Without turning around he replied “Them splashes ain’t fish. See those guys up on the bluff with the deer rifle?”
I took a seat next to him on the bumper, and after a half hour or so we made our way down to a small pool located directly under Interstate 5. “The southbound guardrail is out, so you might want to fish under the northbound side. “ I took his advice without question, but the thought of one of the big rigs thundering above us hurtling down into the creek bed didn’t help my concentration. I spent the rest of the day looking over my shoulder and putting down what few fish we happened to come across.
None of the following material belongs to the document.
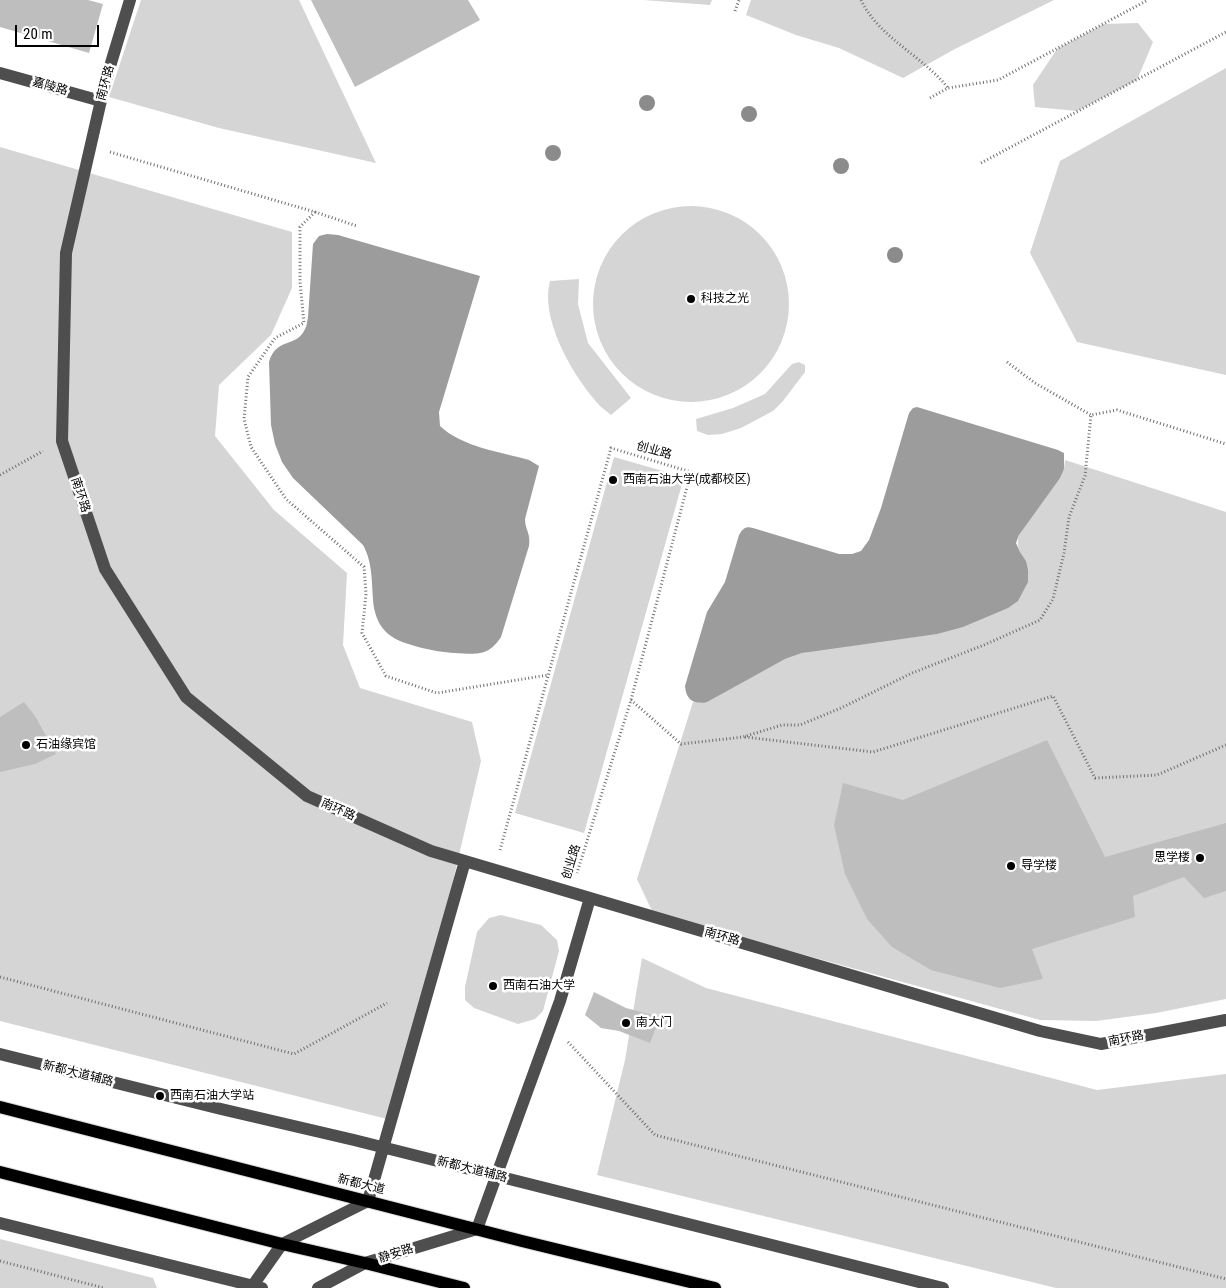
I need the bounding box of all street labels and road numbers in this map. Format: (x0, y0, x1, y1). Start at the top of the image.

Thankful for having survived the experience, I gave him some groceries that had been rolling around behind the seat of my truck for the past two weeks and never touched the brake till I was well out of the county. That night I slept like a man pardoned, but this morning I woke and discovered clumps of hair all over my pillow case, and I’m now covered with an unusual rash.
Now I know why the Little Stinking is featured along with the Shebele and the Tigris in “Fifty Places to Die While Fishing.”
There were no corpses and the big rig contained steer manure, what more do you want?
All the guys that fish there get the rash, just swab it with acetone and lemon juice. You’ll be able to wear clothing by Wednesday…
no snow to speak here of here yet, but if you give me until mid January, I could tell the tale of pulling a 15″ trout through 12″ of ice.